Excerpted passage:
Almost all of our religious practices and rituals are designed to be in community… in physical proximity to one another. And yet, here we are, participating in rituals ancient and new. Gathered together in this virtual space, not knowing how much longer we will be asked to do so. I think this time of enforced separation from one another has highlighted just how important gathering together as a community of faith is. Can we use this time as fallow time… to be pondering what it means to be followers of Jesus? I wonder what path we will take once we are allowed to congregate together once again? Will we take the path of going right back to ‘normal’ whatever normal is? Or will we seek to create a new normal… more in balance with the earth… with one another… Where loving God and loving neighbour will be lived out in new and creative ways.

As we move through this last week of Lent I would encourage all of us to walk in that path that Jesus walked before us. The path that ultimately led to his death on a cross.
But that was not the end for Jesus and that need not be the end for us. We can rise again in new life just as Jesus did. We can spread the Good News that Jesus taught us.

Parts of the exercise:
1 - Reproduce the passage of the Lent reflection between "Almost all of" and "and creative ways.", inclusive.
2 - In the Lent reflection, where did the path that Jesus walked ultimately lead?

Records:
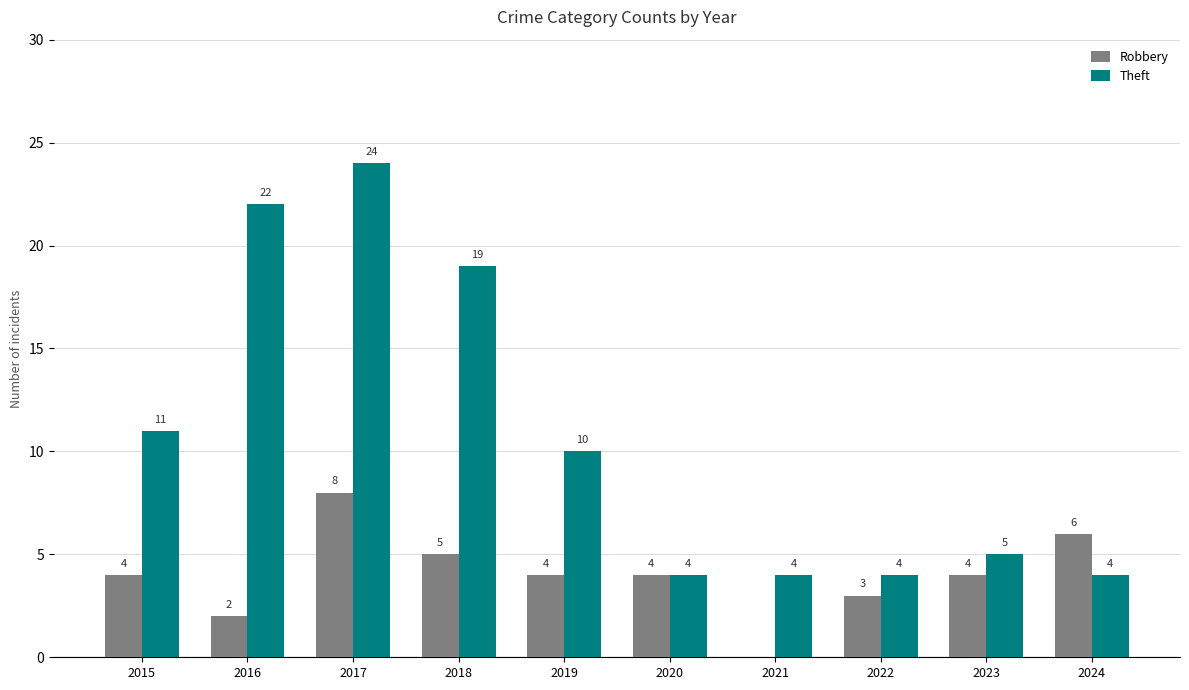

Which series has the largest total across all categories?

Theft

...

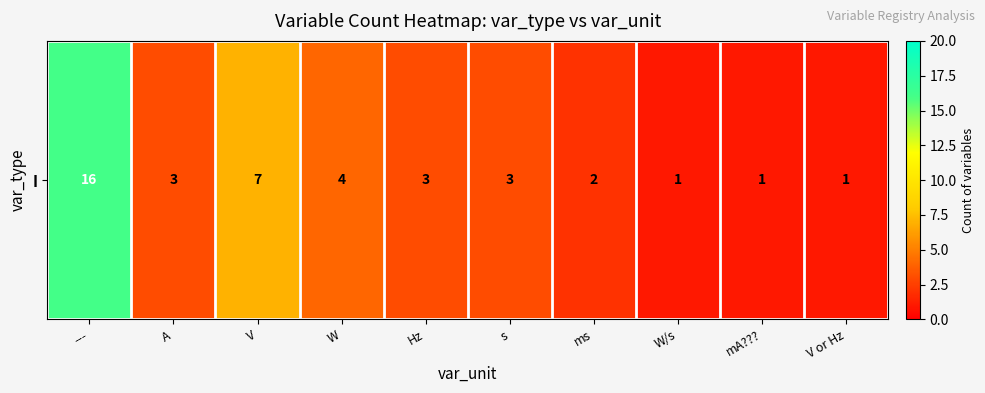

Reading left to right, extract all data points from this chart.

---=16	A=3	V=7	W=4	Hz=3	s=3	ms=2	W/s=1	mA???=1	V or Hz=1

...

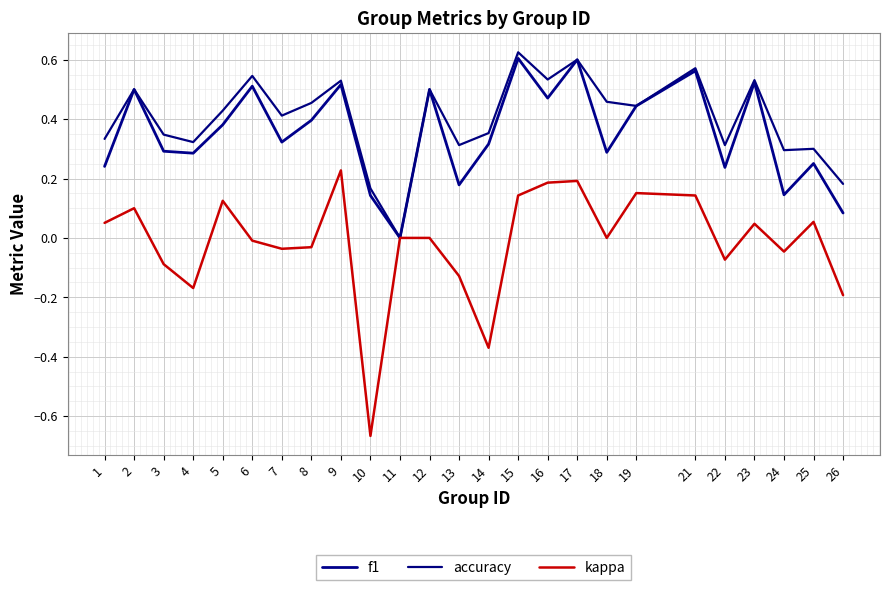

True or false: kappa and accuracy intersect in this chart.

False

Answers to the exercises:
1 -
Almost all of our religious practices and rituals are designed to be in community… in physical proximity to one another. And yet, here we are, participating in rituals ancient and new. Gathered together in this virtual space, not knowing how much longer we will be asked to do so. I think this time of enforced separation from one another has highlighted just how important gathering together as a community of faith is. Can we use this time as fallow time… to be pondering what it means to be followers of Jesus? I wonder what path we will take once we are allowed to congregate together once again? Will we take the path of going right back to ‘normal’ whatever normal is? Or will we seek to create a new normal… more in balance with the earth… with one another… Where loving God and loving neighbour will be lived out in new and creative ways.

2 - It led to his death on a cross.